This past week Harald von Langsdorff sent me a copy of an article from “Inside Track Motorsport News” magazine about the Shell 4000 rally. The Shell 4000 rally was the premier North American rally of the 1960s. There were some changes from year to year, but it was basically a multi-day rally that ran across Canada. Many of the car manufacturers sponsored rally teams and many of the top rallyists, from all countries, took part in this rally. The story of the early days of the Shell 4000 rally, as reported in “Inside Track Motorsport News”, is included in the file below:
I noticed in the article that the photos were provided by Marcel Chichak. Marcel is the unofficial historian of the Shell 4000 rally. For many years he has been seeking out, borrowing, and collecting as much information about this rally as he can obtain. I think that it would be fair to say that Marcel knows more about this rally than anyone else.
One of the main discussion points in the “Inside Track Motorsport News” article is that the first two runnings of this rally, in 1961 and 1962, were won by rally teams driving Studebaker Larks. At that time Studebaker cars were being built in both United States and Canada. Many of the Studebaker Lark models were being built in Hamilton, Ontario, Canada. This post highlights the 1962 Studebaker Lark.
1962 Studebaker Lark Two-Door Sedan
It is interesting to note that during this time, Mercedes-Benz in an effort to establish a significant dealer distribution in North America had entered an agreement with Studebaker whereby Studebaker dealers sold Mercedes-Benz cars as well. It is easy to see that this business relationship between Studebaker and Mercedes-Benz influenced the design of the Studebaker Lark. If you look at the grille of the Studebaker Lark, you can see the similarities with the Mercedes-Benz grille design of that era.
The two-door model shown above has the 169 cubic inch 6-cylinder inline overhead valve engine that produced 112 horsepower.
1962 Studebaker Lark Four-Door Sedan
There were a total of five different engines that were available in the Studebaker Lark cars:
169 cubic inch, 6-cylinder, single-barrel carburetor – 112 horsepower
- 259 cubic inch, V8, two-barrel carburetor – 180 horsepower
- 259 cubic inch, V8, four-barrel carburetor – 195 horsepower
- 289 cubic inch, V8, two-barrel carburetor – 210 horsepower
- 289 cubic inch, V8, four-barrel carburetor – 225 horsepower
I do not know which engine that the Studebaker Larks had when they won the Shell 4000 rally. I would guess that the performance of the Larks with the four-barrel 289 cubic inch V8 engine would be quite lively.

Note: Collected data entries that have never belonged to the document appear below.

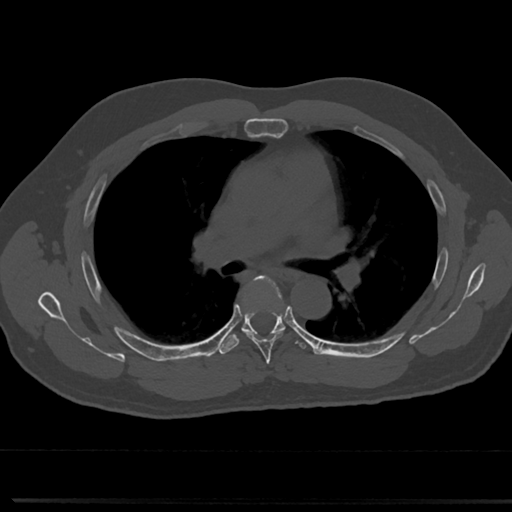
CT including the spine, one axial slice. Position 478 of 817 along the scan axis. Reconstruction kernel Br40s/3. 120 kVp. Bone window (W 1800 / L 400 HU). 0.5 mm slice thickness. 512 × 512 image matrix, field of view 355 × 355 mm. Patient: male, 61 years. Case-level facts recorded for this patient, not image findings: primary cancer: prostate.
Annotated regions visible in this slice (semi-automatic segmentation, software-assisted and operator-edited):
- T5 vertebra: box from (x=238, y=277) to (x=288, y=359) px
- T6 vertebra: (x=240, y=324)–(x=287, y=335)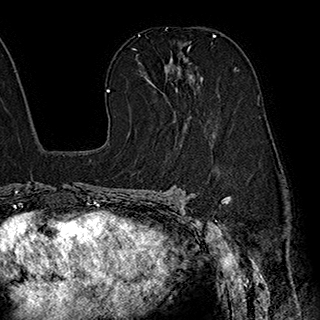
Breast MRI (dynamic contrast-enhanced), one axial slice. Position 119 of 180 along the scan axis. Cropped to one breast. Dynamic contrast-enhanced series, time point 2 of 7 at this slice position (early post-contrast). 1.5 T. TE 2.8 ms, TR 5.4 ms. 1 mm slice thickness. 320 × 320 image matrix, field of view 225 × 225 mm. Female patient.
Outlined on this slice (semi-automatic segmentation, software-assisted and operator-edited):
- enhancing-tissue mask used for the functional tumour volume (all voxels passing the contrast-enhancement thresholds inside the analysis volume; usually the tumour): bounding box [x1, y1, x2, y2] px = [139, 57, 215, 134]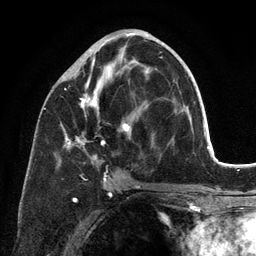
Breast MRI (dynamic contrast-enhanced), one axial slice. Slice 58 of 134 in the series (ordered by position). Cropped to one breast. Dynamic contrast-enhanced series, time point 2 of 6 at this slice position (early post-contrast). 3 T. TE 2.8 ms, TR 7.3 ms. 1.2 mm slice thickness. 256 × 256 image matrix. Female patient.
Outlined on this slice (semi-automatic segmentation, software-assisted and operator-edited):
- enhancing-tissue mask used for the functional tumour volume (all voxels passing the contrast-enhancement thresholds inside the analysis volume; usually the tumour): bounding box <60,37,163,198> (left, top, right, bottom; pixels)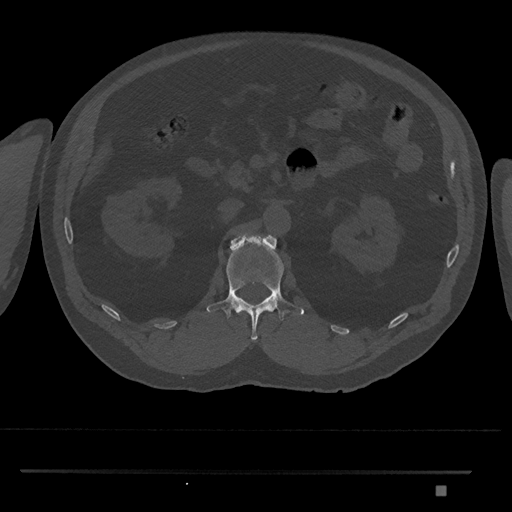
CT including the spine, one axial slice. Reconstruction kernel Br40s/3. 120 kVp. Bone window (W 1800 / L 400 HU). 512 × 512 image matrix. Male patient, age 65 years. Case-level facts recorded for this patient, not image findings: primary cancer: prostate.
Outlined on this slice (semi-automatically segmented with operator editing):
- L1 vertebra: bounding box <207,233,304,341> (left, top, right, bottom; pixels)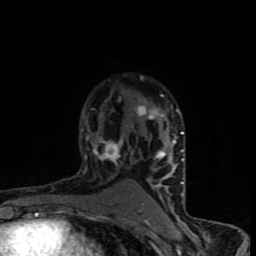
Breast MRI (dynamic contrast-enhanced), one axial slice. Slice 56 of 90 in the series (ordered by position). Cropped to one breast. Dynamic contrast-enhanced series, time point 2 of 8 at this slice position (early post-contrast). 1.5 T. TE 4.2 ms, TR 7 ms. 256 × 256 image matrix, field of view 150 × 150 mm. Female patient.
Outlined on this slice (semi-automatically segmented with operator editing):
- enhancing-tissue mask used for the functional tumour volume (all voxels passing the contrast-enhancement thresholds inside the analysis volume; usually the tumour): box from (x=80, y=95) to (x=184, y=205) px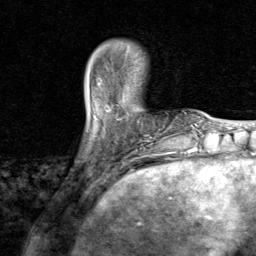
Breast MRI, one axial slice. Slice 17 of 80 in the series (ordered by position). Cropped to one breast. Dynamic contrast-enhanced series, time point 2 of 8 at this slice position (early post-contrast). 1.5 T. TE 1.7 ms, TR 4.5 ms. 256 × 256 image matrix, field of view 180 × 180 mm. Female patient.
Structures marked on this image (semi-automatic segmentation, software-assisted and operator-edited):
- enhancing-tissue mask used for the functional tumour volume (all voxels passing the contrast-enhancement thresholds inside the analysis volume; usually the tumour): bounding box <96,79,149,141> (left, top, right, bottom; pixels)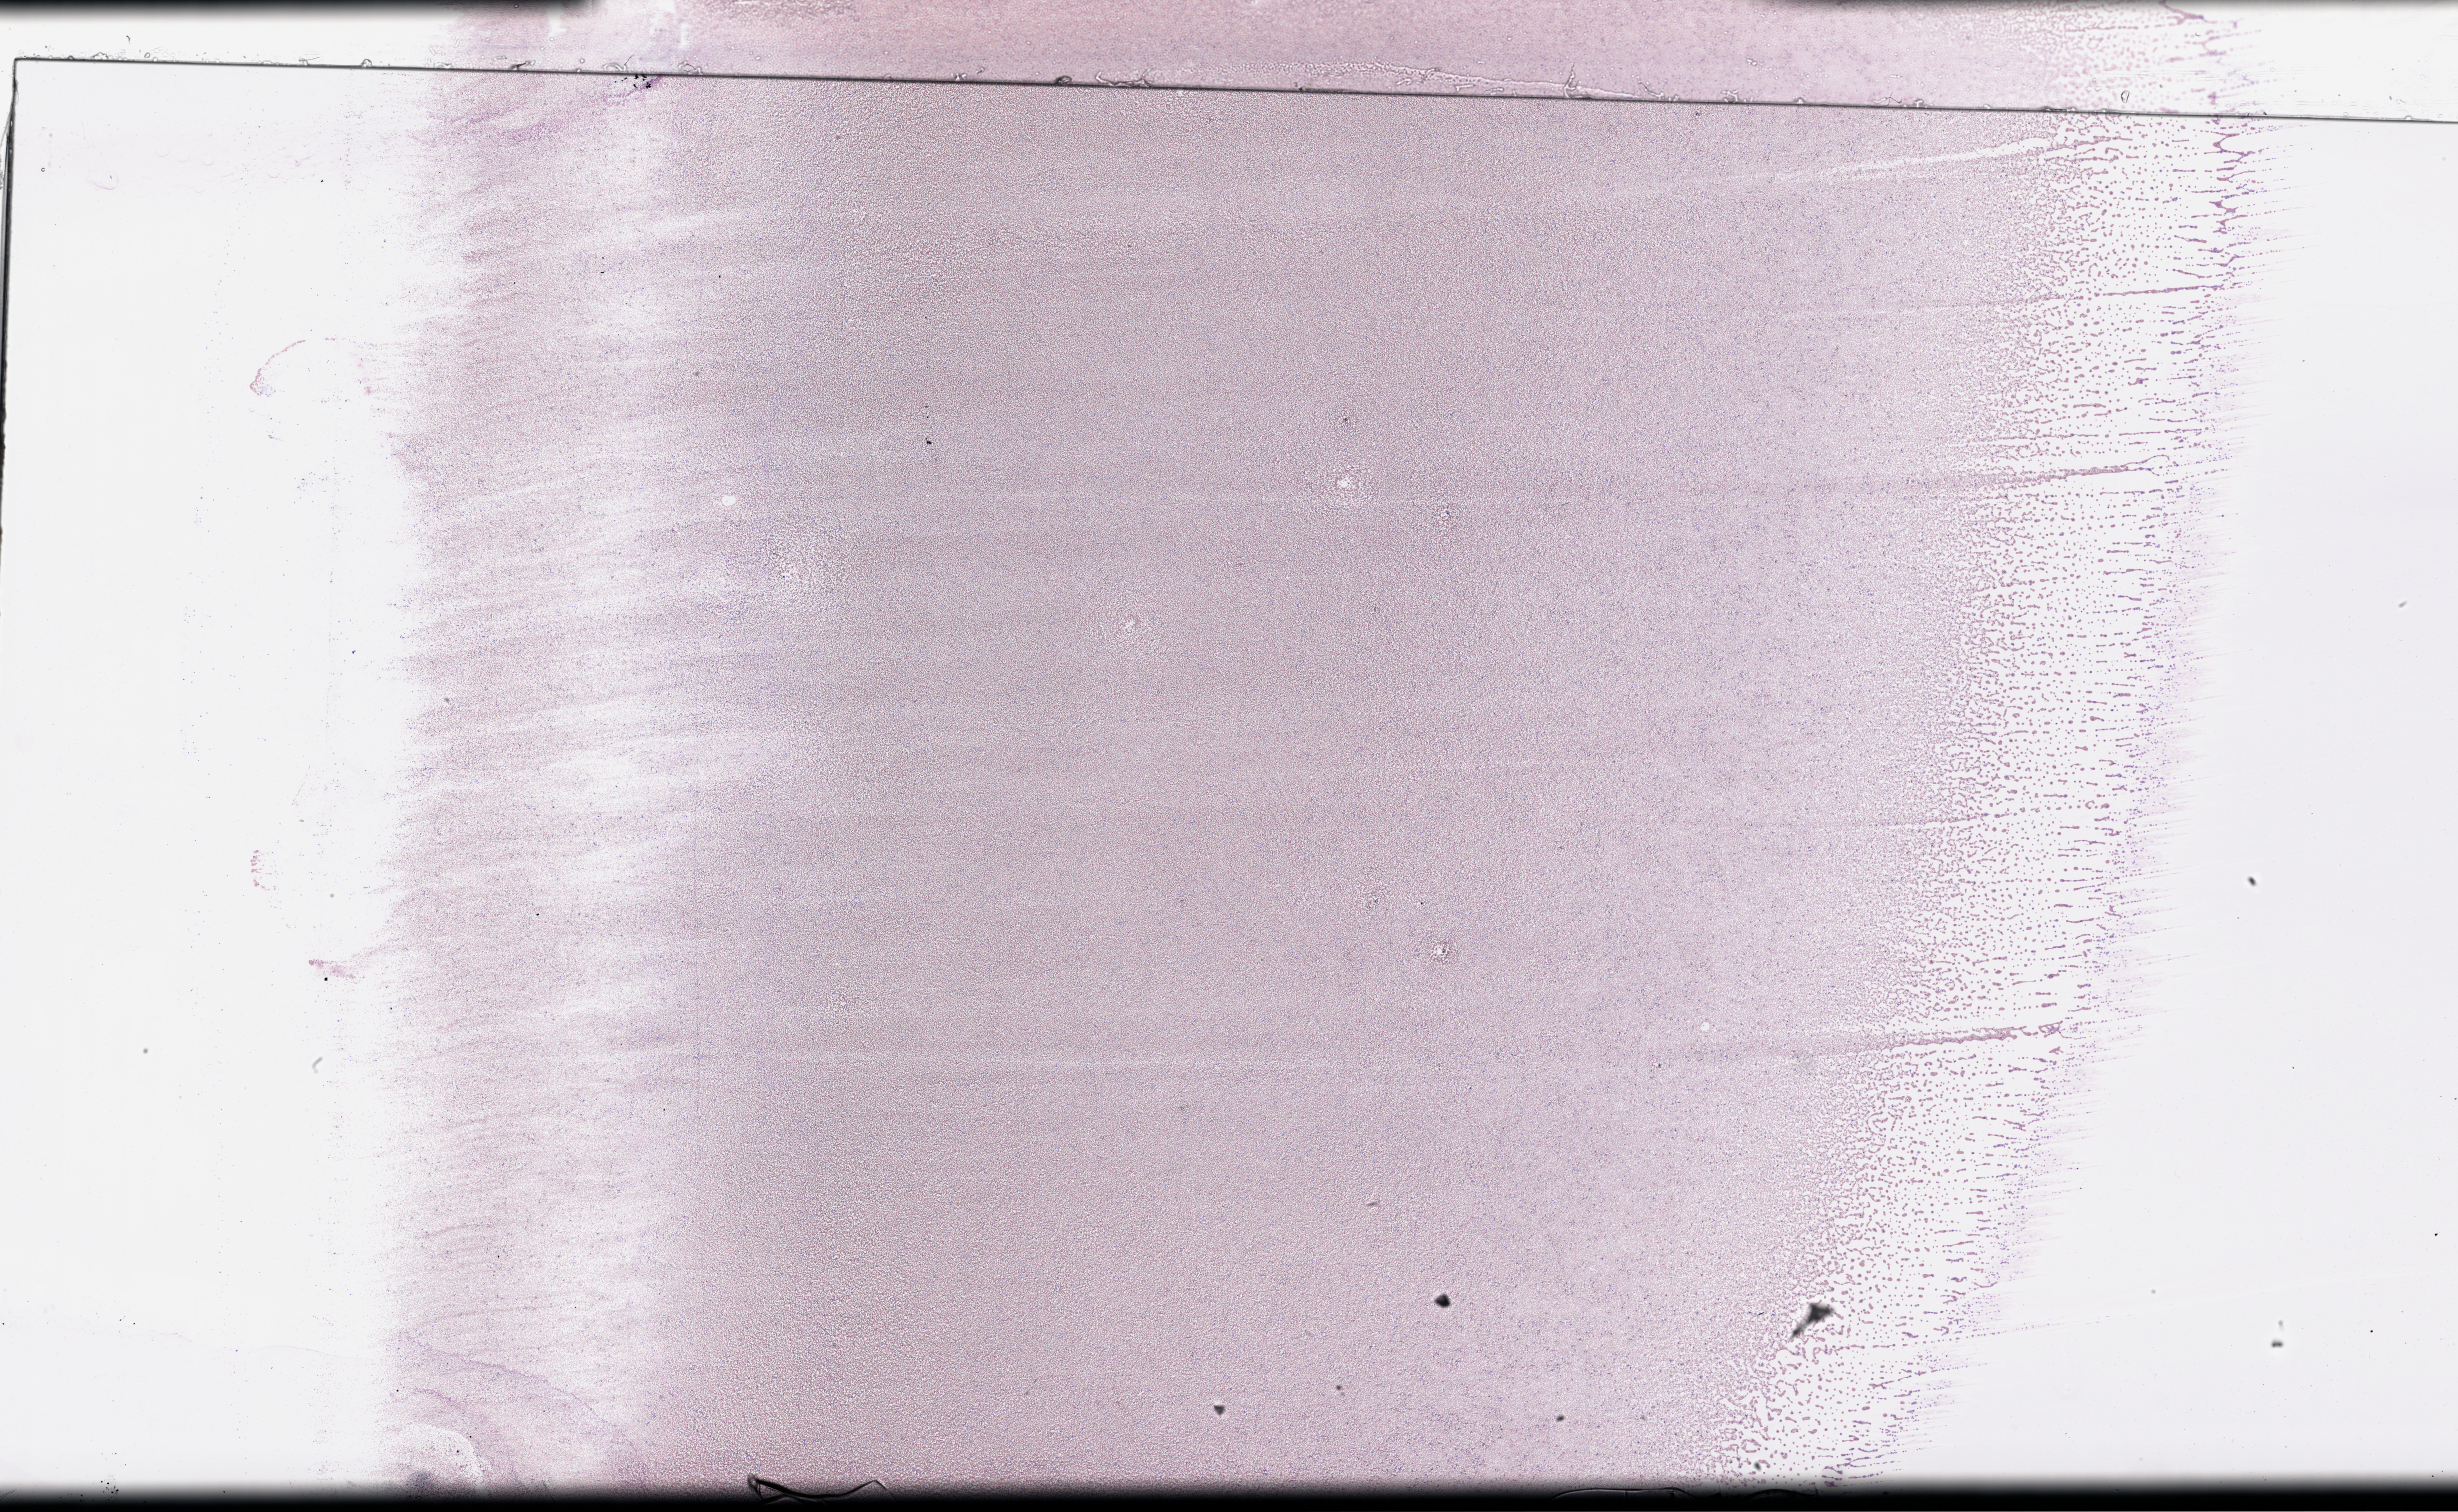
Digitized Hematoxylin and eosin (H&E) stained tissue section (whole slide) — shown as a low-resolution overview of the whole scanned area (about 39.7 x 24.4 mm, slide scanned at 40x). Peripheral blood (leukaemic) sample. Male, 67 y/o.
FAB classification: M2. Diagnosis: Acute Myeloid Leukemia. WHO classification: AML with maturation.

The Front Grille Has a Mercedes-Benz Influence
Despite the availability of V8 engines, the Studebaker Larks were considered to be small economy cars, suitable for family chores. However in 1962 a top-of-the-line Studebaker Lark, the Daytona Convertible, was selected to be the official pace car of the Indianapolis 500.
This Lark Has The “Dog-Dish” Style Wheel Covers
In 1962 the base price for the entry level 6-cylinder two-door sedan Studebaker Lark was $1935. The top-of-the-line Lark was the Daytona with a base price of $2,676 for the Daytona convertible.
Two-Tone Paint Was Common In The 1950s and Early 1960s
As can be seen in the photo below, this car has a “Flightomatic” automatic transmission, which was an option with all engines. The standard transmission was a column-mounted three-speed manual transmission. An optional overdrive was available for this transmission. A floor-mounted four-speed transmission was available with the optional V8 engines.
The Studebaker Lark Interior Was Very Basic
In addition to the rather mundane sedans, Studebaker Larks were also available as convertibles. An example of a Studebaker Lark convertible is shown below.
1962 Studebaker Lark Convertible
Studebakers are not normally considered to be rally cars, but their success in the early runnings of the Shell 4000 are in contrast to this widely held view. In addition, from Maurice Gastonides’ book “Rallies and Racing”, I know that Studebakers took part in the Monte Carlo rally in the 1930s.
As of January 1, 1964 all Studebaker production was being done in the Hamilton, Ontario, Canada plant. Studebaker was in rapid decline during this time and Studebaker finally production ceased in March 1966, closing the curtain on 64 years of automotive production.